En matière de concurrence, l’Europe doit intégrer l’objectif de constituer des champions européens capables de rivaliser à l’échelle mondiale, même si cela implique des positions fortes de ces champions en Europe. Nos concurrents se soucient-ils de positions fortes sur leur marché intérieur quand il s’agit de gagner des contrats à l’export ?

L’Europe doit enfin assumer un investissement fort dans les industries critiques, depuis la recherche et développement jusqu’aux projets les plus avancés, avec des moyens plus forts et plus réactifs. La complexité des mécanismes de soutien européens les rend déconnectés du rythme d’innovation de nos entreprises, en particulier des PME.
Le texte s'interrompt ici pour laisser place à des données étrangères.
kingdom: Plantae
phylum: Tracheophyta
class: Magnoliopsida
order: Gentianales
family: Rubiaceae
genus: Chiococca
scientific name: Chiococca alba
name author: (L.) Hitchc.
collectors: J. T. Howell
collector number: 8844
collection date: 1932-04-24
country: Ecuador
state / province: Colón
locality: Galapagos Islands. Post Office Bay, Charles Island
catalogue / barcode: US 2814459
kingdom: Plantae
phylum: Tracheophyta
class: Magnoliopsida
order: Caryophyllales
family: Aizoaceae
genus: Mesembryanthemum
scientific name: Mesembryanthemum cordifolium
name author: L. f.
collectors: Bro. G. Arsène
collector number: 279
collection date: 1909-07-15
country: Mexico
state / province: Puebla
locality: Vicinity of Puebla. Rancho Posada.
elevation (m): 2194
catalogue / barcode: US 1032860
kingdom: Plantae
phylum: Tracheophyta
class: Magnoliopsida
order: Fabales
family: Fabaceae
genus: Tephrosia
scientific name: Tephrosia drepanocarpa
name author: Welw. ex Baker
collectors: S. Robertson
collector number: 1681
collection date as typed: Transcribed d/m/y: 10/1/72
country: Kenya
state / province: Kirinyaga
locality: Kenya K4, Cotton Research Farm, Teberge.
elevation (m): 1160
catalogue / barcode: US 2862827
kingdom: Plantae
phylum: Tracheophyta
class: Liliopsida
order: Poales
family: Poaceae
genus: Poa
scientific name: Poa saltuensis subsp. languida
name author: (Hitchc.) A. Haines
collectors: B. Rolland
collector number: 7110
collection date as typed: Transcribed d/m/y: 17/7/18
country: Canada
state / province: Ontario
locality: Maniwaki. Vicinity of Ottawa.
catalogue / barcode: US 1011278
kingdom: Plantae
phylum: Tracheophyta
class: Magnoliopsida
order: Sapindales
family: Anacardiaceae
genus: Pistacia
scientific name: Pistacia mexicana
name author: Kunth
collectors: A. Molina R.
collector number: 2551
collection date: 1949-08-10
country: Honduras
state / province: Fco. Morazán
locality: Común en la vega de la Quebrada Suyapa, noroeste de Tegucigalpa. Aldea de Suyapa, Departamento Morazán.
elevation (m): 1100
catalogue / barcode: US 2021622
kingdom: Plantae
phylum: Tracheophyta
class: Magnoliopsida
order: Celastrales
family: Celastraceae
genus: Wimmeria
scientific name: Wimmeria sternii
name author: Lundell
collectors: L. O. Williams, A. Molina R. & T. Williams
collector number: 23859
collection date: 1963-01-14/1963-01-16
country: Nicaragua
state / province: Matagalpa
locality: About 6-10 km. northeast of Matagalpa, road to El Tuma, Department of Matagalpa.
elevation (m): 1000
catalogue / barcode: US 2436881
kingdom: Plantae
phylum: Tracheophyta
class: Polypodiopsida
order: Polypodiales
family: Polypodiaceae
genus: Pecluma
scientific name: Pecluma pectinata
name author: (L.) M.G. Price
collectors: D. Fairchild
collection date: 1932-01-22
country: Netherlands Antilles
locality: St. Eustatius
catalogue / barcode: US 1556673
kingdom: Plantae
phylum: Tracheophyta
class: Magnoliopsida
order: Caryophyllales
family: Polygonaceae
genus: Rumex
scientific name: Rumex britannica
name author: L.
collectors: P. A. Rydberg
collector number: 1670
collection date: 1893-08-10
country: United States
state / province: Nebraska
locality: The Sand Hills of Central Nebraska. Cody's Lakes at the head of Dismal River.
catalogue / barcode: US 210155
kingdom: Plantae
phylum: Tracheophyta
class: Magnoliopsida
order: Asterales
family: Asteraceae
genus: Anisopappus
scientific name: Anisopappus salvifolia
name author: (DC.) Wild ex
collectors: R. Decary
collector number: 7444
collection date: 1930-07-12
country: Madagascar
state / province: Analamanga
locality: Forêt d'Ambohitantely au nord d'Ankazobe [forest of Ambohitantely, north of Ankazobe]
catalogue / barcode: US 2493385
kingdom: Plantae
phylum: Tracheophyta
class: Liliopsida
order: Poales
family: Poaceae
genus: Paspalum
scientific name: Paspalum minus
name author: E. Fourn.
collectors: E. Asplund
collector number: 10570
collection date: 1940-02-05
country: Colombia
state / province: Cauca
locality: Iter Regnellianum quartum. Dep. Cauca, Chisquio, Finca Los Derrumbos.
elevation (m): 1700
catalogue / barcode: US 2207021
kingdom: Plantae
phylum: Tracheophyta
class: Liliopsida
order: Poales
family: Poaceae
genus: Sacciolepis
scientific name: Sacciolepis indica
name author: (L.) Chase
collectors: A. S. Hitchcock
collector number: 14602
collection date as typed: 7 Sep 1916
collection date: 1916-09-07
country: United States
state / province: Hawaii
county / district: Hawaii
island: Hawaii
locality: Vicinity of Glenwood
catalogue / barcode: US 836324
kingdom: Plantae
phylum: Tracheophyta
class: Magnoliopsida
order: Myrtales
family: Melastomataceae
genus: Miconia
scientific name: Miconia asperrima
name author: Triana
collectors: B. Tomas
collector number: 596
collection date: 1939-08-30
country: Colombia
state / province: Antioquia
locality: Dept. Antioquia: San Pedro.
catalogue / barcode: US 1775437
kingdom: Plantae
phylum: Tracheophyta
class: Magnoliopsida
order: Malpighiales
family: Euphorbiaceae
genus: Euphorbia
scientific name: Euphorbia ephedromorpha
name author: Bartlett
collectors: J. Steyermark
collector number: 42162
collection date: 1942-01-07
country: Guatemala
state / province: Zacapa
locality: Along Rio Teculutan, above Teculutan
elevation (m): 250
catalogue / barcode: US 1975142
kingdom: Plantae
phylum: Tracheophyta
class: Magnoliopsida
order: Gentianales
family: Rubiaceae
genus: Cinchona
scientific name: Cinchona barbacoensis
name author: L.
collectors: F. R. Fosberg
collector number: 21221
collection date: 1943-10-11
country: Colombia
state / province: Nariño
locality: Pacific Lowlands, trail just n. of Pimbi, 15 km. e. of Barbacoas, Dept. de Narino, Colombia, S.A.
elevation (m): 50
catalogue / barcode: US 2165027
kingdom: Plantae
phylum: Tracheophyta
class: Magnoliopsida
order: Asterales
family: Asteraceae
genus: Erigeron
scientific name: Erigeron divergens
L’industrie sans usine n’est pas viable, l’Europe sans industrie non plus. C’est pourquoi, nous continuerons à porter des propositions pour refonder l’action européenne en matière industrielle, sur le thème du «Make in Europe», avec la création d’un instrument européen de contrôle des investissements, le renforcement des instruments de défense commerciale, la mise en place d’un «Buy European Act», la mobilisation des fonds européens pour soutenir l’émergence et la consolidation de champions industriels européens et l’accélération de l’initiative pour la numérisation de l’industrie.

Christophe Sirugue, Secrétaire d’Etat à l’Industrie.
Matthias Fekl, Secrétaire d’Etat chargé du Commerce extérieur, de la Promotion du tourisme et des Français de l’étranger.